Hi!
I’m solving this problem from ‘Logic’ and I don’t know how to proceed further. I am unable to use IHl’. Here is my attempt:
If there is a more efficient way to approach this problem, please let me know. Thanks!
When you have a hypothesis IHl' that’s an implication and another hypothesis HB that matches the premises of IHl', you can apply IHl' to HB by apply IHl' in HB, or specialize (IHl' HB) (which is more robust if IHl' has more than one premises).
Note also that by using exists x in both branches after intros [HA|HB], you’re basically claiming that In y (map f (x :: l')) -> f x = y /\ In x (x :: l'). Can you see how that’s quite different from the original goal?
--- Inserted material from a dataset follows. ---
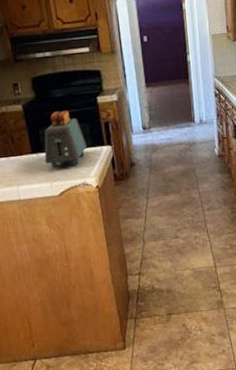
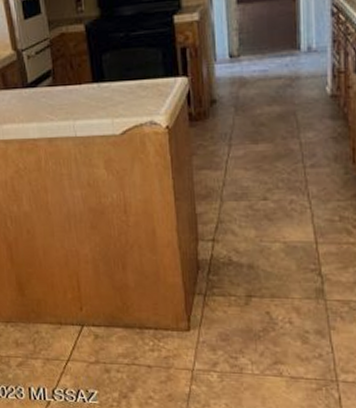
toaster: present [44,110,87,167] -> none [106,31,158,100]

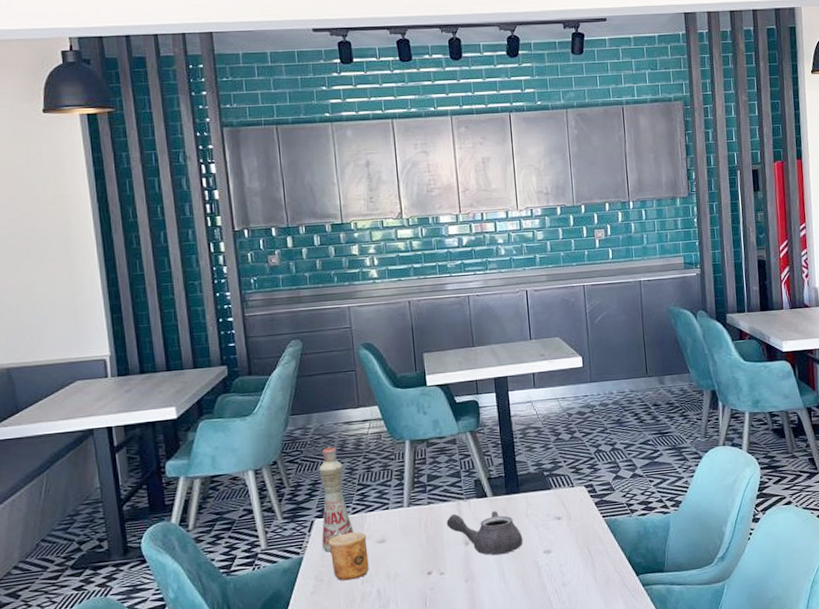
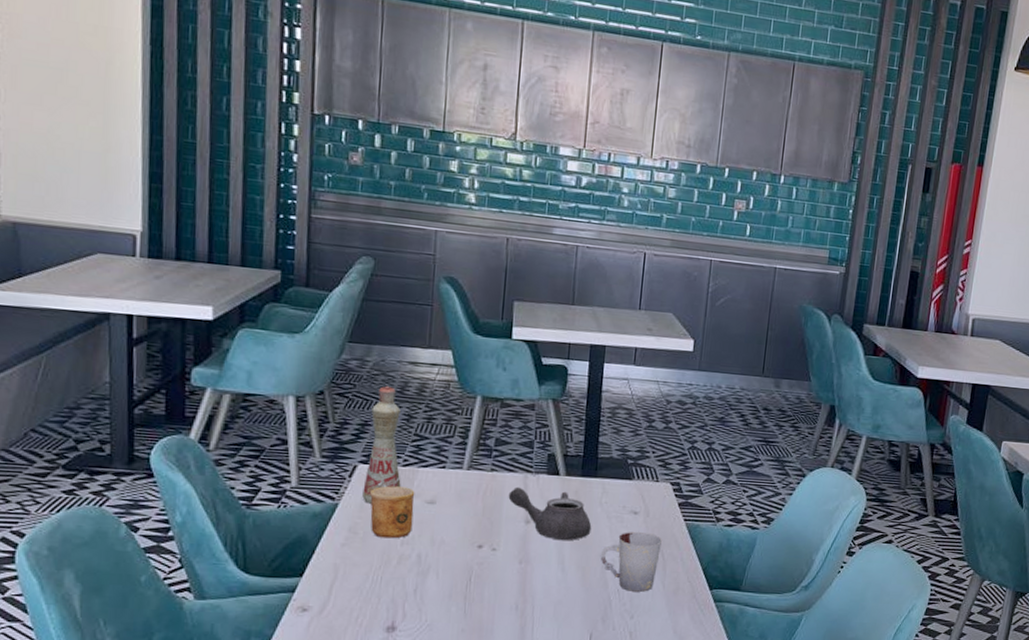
cup: none [535,533,587,590] -> present [600,531,663,592]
Thanks so much for replying!
I could understand the apply IHl' in HB part, but could not understand the point you made in the second paragraph. How is it In y (map f(x :: l')) and not In y (map f l')?
You have the goal
In y (map f l) -> exists x, f x = y /\ In x l
The tactic induction l as [|x l' IHl'] destructs l and, in the second subgoal, replaces l with (x :: l'). To avoid the name collision with exists x, that gets renamed to exists x0.
In y (map f (x :: l')) -> exists x0, f x0 = y /\ In x0 (x :: l')
Then the tactic intros [HA|HB] destructs the hypothesis In y (map f (x :: l')), and in both cases you instantiate the existential quantifier with exists x. The result of that instantiation is the same as if, from the previous goal, you removed the exists x0 quantifier and replace other occurrences of x0 with x:
In y (map f (x :: l')) -> f x = y /\ In x (x :: l')